Methods	Subjective Metrics	Objective Metrics
	MOS	DS	AUC	AC
COL [21]	3.7	0.734	0.7234	0.7907
RO [22]	2.8	0.735	0.7217	0.8783
COL + RO	3.5	0.947	0.8061	0.8158
SimCLR [23]	3.3	0.721	0.8826	0.9397
Our Method	4	0.962	0.9494	0.9274
Model Genesis [24]	3.9	0.96	0.9796	0.9246
D2D-CNNs [9]	3.5	0.917	0.9602	0.9867

shows the testing results on the DRIVE dataset. It can be seen that the proposed method in this paper occupies advantages in all metrics compared with existing methods, which fully demonstrates the effectiveness and superiority of our method. Some segmented results are shown in Figure 5 and Figure 6.

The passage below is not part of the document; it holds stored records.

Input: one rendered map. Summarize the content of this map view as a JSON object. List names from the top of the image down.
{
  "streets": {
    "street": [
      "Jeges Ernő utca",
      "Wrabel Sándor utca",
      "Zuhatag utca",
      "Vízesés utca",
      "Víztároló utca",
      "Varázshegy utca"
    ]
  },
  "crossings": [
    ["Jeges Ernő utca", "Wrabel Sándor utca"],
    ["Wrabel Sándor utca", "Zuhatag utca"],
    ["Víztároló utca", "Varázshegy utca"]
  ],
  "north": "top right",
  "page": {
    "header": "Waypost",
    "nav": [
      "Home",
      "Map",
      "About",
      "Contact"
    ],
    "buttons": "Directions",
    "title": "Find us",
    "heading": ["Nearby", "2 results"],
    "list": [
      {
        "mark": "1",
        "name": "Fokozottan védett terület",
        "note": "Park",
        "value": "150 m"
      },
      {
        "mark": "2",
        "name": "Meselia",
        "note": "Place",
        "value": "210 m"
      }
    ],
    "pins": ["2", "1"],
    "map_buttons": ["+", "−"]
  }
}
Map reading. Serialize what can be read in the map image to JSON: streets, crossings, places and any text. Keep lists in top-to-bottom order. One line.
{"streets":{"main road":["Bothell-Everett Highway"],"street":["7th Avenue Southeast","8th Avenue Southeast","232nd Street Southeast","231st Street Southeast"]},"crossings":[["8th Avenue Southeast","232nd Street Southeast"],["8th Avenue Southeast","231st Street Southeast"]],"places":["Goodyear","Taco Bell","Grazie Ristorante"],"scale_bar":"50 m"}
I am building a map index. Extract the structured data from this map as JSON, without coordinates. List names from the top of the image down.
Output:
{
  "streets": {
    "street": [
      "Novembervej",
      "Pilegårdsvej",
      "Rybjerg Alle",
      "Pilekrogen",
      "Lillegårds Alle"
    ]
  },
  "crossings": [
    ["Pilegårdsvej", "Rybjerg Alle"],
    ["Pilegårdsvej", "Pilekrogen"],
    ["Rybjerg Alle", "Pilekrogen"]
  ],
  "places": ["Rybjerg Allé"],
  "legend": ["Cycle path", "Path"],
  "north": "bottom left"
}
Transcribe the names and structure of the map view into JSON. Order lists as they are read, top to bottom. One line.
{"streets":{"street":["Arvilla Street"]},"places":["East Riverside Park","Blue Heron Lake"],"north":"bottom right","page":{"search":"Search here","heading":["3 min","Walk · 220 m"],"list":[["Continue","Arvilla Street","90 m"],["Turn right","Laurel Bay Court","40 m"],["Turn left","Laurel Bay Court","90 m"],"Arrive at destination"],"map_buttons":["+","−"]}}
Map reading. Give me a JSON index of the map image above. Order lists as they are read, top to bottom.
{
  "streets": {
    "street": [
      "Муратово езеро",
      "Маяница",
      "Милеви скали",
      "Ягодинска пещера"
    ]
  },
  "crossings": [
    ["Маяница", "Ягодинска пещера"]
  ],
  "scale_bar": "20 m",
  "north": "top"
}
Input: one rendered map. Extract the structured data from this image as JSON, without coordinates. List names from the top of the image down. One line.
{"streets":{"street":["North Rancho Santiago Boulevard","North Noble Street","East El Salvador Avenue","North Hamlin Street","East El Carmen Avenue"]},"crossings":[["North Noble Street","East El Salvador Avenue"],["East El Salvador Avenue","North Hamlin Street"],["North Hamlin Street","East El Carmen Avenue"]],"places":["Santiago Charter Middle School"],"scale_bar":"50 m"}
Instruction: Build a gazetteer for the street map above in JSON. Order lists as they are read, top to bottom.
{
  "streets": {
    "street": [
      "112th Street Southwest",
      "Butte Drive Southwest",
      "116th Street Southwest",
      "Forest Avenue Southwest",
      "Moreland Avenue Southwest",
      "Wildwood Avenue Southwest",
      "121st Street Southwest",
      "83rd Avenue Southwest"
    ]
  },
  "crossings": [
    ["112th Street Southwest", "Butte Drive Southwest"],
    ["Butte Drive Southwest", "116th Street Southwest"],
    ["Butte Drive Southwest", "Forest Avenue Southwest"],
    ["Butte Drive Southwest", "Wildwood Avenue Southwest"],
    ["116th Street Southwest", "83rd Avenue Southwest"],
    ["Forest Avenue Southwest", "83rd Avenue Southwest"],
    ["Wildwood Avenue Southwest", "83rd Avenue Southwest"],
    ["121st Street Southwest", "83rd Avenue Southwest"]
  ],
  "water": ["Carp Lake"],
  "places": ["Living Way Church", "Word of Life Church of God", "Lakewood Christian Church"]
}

The COL [21] and RO [22] methods have the worst segmentation results since the single-task self-supervised learning task does not learn enough features when processing unlabeled data. The combination of COL [21] and RO [22] tasks showed a significant improvement over the single task, which shows that using a combination of tasks can improve the segmentation accuracy. SimCLR [23] has an improvement in accuracy, but is inferior to our method for capillary processing due to the existing details of vessels in fundus images.

Both our method and Model Genesis [24] are multi-task self-supervised learning frameworks. The capillary extraction is greatly improved by multi-task pre-training of the encoder. We can see that in terms of accuracy and subjective perception, Model Genesis [24] is slightly inferior to our method in all objective evaluation metrics except for the AUC evaluation metric, showing that the encoder have learned more detailed features in the process of feature extraction. Compared with the supervised D2D-CNNs [9], the segmentation results of our method are more accurate, and the subjective visual segmentation results of the tiny capillary structures are much better than D2D-CNNs [9]. It can be seen that the self-supervised pre-training methods outperform the supervised learning method, since the accuracy of the labeled data limits the performance of the D2D-CNNs [9] in blood vessel segmentation.

To demenstrate our network can gain retial vessel feature and have the generalisation ability, we also perform crossover experiments by using different datasets to train pre-training network and traget network. The results shows in

Table 2. Crossover experiments.

Pre-Train Dataset	Target Dataset	ACC
Drive	Vampire	0.9067
Drive	Drive	0.9620
Vampire	Drive	0.9527
Vampire	Vampire	0.9130

.

5. Conclusions

Retinal vessel segmentation is a fundamental task in the automated diagnosis of retinal diseases, which still remains a big challenge despite considerable research efforts. In this paper, we develop a multi-task strategy with self-supervised pre-training for retinal vessel segmentation. Specifically, we combine three pretext tasks (i.e., intensity transformation, random pixel filling, in-painting and out-painting) in an aggregated way to automatically learn features related to vessel morphological and functional changes from unlabeled data. The aggregation strategy is elegantly designed for retinal vessel segmentation and benefit the network greatly. Besides, a vector classification task module is introduced to improve the segmentation abilities for curvilinear structures during the pre-training stage. The pre-trained dense network can effectively obtain robust blood vessel structures. After that, we use a dynamic loss to improve performance during the segmentation process. The self-supervised pre-training and dynamic loss make our network effectively learn the ocular organ vessel feature with great generalization capabilities. The experimental results show that our method is superior both objectively and subjectively compared with other self-supervised and supervised learning methods. Moreover, compared to traditional methods, we use less labeled data and our network will perform better with the increase of the image volume.